Sag', Walter, wie hältst Du's mit der Demokratie?

Von Stefan Schmöe / Fotos: Kisten Nijhoff

Richard Wagners Meistersinger-Nürnberg ist eine utopische Künstler-Demokratie, für die letztendlich weniger die historische Reichsstadt Modell gestanden haben dürfte als die Stadtstaaten der griechischen Antike, Keimzellen der europäischen Demokratie. Das antike Theater als der Ort, an dem politische Fragen künstlerisch verhandelt wurden, dient daher durchaus passend als Grundelement für die Inszenierung von David Pountney, die im Oktober 2021 herausgekommen ist und damit den zweitjüngsten Beitrag zu den Festtagen "Wagner 22", der Aufführung aller dreizehn Opern Richard Wagners, liefert. Auf den halbkreisförmig ansteigenden Stufen (Bühnenbild: Leslie Travers) lassen sich zudem prima Chor und Zusatzchor (klangvoll, in der Prügelfuge im zweiten Aufzug nicht präzise genug) postieren. Und die mit liebevoll genauer Personenführung ziemlich brav dem Libretto folgende Regie ist immer als Theater auf dem Theater erkennbar.

> Bereitgestellte Daten

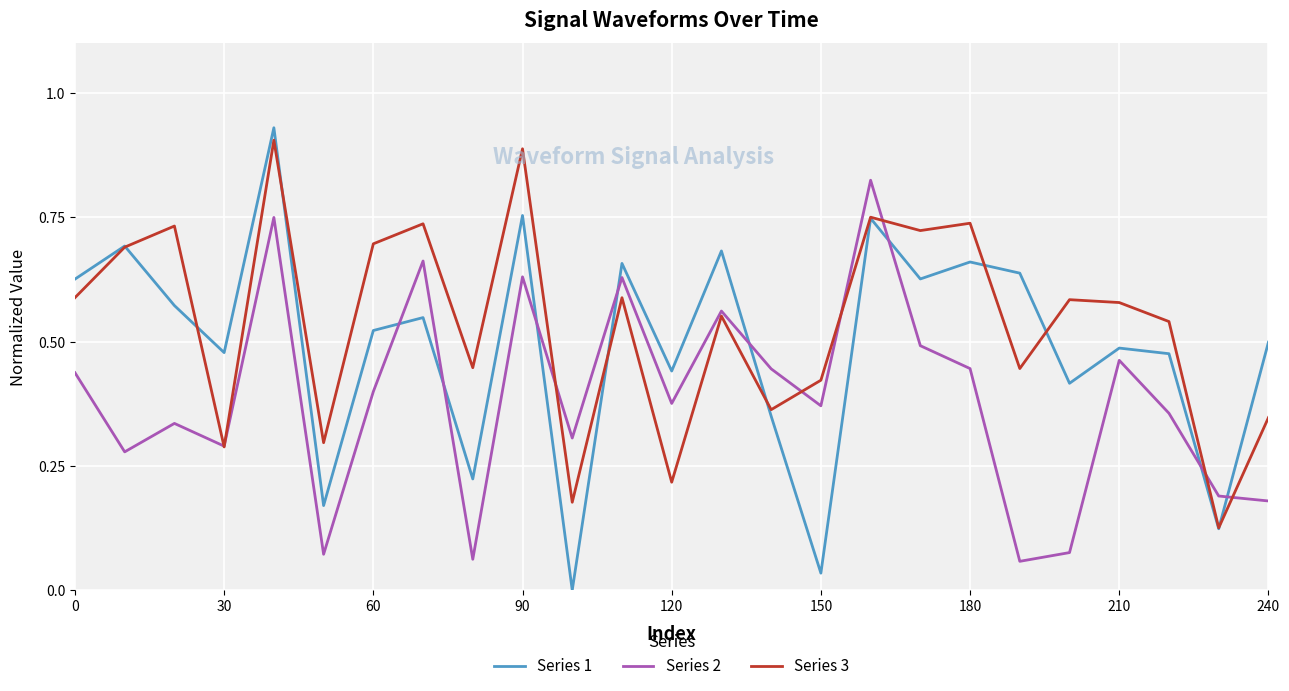

List the series in order of their overall mean, lowest first.

Series 2, Series 1, Series 3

> Ziel der Übung
Setze die Kritik zur „Meistersinger“-Inszenierung im Textauszug im Anschluss an ihren letzten Satz fort. Die Daten stammen aus einer anderen Quelle als der Textauszug.

> Deine Antwort
Szenenfoto Nürnberg (mit Stolzing) als Modell innerhalb des antiken Theaters: Beginn des ersten Aufzugs

Alt-Nürnberg gibt es auch, als komprimiertes Modell in Holz. Jedenfalls im ersten Akt; im dritten, nach der nächtlichen Prügelei zwischen gespenstischen Gestalten in den Reichsfarben schwarz, weiß und rot, sieht man auf dem Dach der anheimelnd historisierenden Schusterstube ein Modell des kriegszerstörten Nürnberg. Pountney bringt die fatale Wirkungsgeschichte der Meistersinger in Erinnerung, freilich so dezent, dass darüber hinwegsehen kann, wer sich eine unbelastete Inszenierung wünscht. Dazu tragen die Meistersinger einigermaßen historisierende Kostüme (Marie Jeanne Lecca) - und Barette, wie Richard Wagner ja auch gerne eines getragen hat. Und wenn in der antiken Idealvorstellung der Philosoph an der Spitze des Staates stand, war das in Wagners Übertragung der Künstler und idealerweise gleich er selbst. Lauter Wagners also als höchste kulturelle und moralische Instanz: Pountney inszeniert nicht nur hier mit mancher ironischen Spitze.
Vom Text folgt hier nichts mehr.